Almost all released versions of Linux are preinstalled with MTR. You can also install MTR using the following command:

  • CentOS:
    yum install mtr
    
  • Ubuntu:
    sudo apt-get install mtr
    

-h/--help: Displays help menu.
-v/--version: Displays MTR version information.
-r/--report: Outputs the result in a report.
-p/--split: Different from --report, -p/--split lists the result of each trace separately.
-c/--report-cycles: Sets the number of data packets sent per second. Default is 10.
-s/--psize: Sets the size of each data packet.
-n/--no-dns: Disables the domain name resolution for IP addresses.
-a/--address: Sets the IP address from which data packets are sent. It is mainly used for scenarios with a single server and multiple IP addresses.
-4: IPv4.
-6: IPv6.

We take the following MTR report from a local server to a CVM (119.28.98.39) as an example to explain the returned results.

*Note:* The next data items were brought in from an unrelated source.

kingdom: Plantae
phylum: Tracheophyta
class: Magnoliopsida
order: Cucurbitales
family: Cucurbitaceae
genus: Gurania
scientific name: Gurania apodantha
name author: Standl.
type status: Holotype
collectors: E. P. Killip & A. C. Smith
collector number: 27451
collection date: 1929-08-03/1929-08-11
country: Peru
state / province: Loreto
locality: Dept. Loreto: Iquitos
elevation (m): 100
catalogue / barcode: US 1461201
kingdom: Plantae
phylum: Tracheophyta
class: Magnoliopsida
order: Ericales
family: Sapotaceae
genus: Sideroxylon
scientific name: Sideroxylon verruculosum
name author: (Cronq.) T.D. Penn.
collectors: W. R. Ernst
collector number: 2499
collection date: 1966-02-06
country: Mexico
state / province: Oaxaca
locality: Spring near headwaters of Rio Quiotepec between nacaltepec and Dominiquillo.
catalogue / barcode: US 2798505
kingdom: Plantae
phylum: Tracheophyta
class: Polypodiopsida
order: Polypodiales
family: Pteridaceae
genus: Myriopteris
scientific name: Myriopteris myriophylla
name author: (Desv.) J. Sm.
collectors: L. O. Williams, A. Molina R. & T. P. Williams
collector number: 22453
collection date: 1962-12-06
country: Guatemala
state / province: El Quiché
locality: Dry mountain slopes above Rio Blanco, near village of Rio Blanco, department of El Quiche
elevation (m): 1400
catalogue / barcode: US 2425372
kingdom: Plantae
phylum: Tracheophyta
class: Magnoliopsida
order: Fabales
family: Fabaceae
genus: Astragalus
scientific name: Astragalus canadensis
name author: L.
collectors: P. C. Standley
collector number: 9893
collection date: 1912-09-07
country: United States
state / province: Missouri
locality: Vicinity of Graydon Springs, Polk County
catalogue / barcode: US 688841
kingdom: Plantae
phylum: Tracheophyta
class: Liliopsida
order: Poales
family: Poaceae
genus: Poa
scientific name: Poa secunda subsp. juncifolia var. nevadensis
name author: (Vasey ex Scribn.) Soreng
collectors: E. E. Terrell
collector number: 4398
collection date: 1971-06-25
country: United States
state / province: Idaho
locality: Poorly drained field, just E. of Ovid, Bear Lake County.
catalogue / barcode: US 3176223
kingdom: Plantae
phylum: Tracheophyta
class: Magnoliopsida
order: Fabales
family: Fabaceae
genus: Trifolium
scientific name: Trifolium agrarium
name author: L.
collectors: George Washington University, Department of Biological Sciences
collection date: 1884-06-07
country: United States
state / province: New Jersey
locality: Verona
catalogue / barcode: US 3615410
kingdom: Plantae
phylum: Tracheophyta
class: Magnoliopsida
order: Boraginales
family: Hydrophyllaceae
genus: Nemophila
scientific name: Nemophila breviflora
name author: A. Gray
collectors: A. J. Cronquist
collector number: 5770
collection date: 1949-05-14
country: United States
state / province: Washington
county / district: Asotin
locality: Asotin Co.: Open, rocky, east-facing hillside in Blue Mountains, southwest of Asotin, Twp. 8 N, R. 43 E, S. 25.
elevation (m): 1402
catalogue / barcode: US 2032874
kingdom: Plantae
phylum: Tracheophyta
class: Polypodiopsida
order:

Host: IP address or domain name of a node.
Loss%: Packet loss.
Snt: Number of data packets sent per second.
Last: Last response time.
Avg: Average response time.
Best: Shortest response time.
Wrst: Longest response time.
StDev: Standard deviation. A higher standard deviation indicates a larger difference between the response time of data packets on this node.

Report Analysis and Troubleshooting

We have introduced how to use network diagnostic tools in different operating systems. Next, we will describe how to analyze a report.
Due to the asymmetry of network conditions, if any network error between the local server and the CVM occurs, it is recommended that you collect two-way MTR data (both from the local server to the CVM and from the CVM to the local server).

Steps for analyzing MTR results

  1. Check whether there is packet loss on the destination IP. No packet loss indicates basically normal network conditions. Packet loss on intermediate nodes may be caused by ICMP restrictions of linkage nodes or other policies, and there is no actual packet loss. Therefore, when checking the WinMTR/MTR results, you need to check whether there is packet loss on the destination IP first. No packet loss indicates normal network conditions.
  2. If there is packet loss on the destination IP, check the result from its bottom to the top to locate the node where the first packet loss occurs.
  3. Packet loss occurred at the destination server is probably caused by incorrect network configuration of the destination server. Please check its firewall configuration.
    Packet loss occurred at the first three hops is probably caused by local ISPs' network problems. If this also happens when you are visiting other addresses, report this problem to your ISP. Packet loss occurred at the hops closing to the destination server is probably caused by destination server ISPs' network problems. Submit a ticket to report the problem. Screenshots of MTR tests from the local to the destination and from the destination to the local need to be attached for error locating.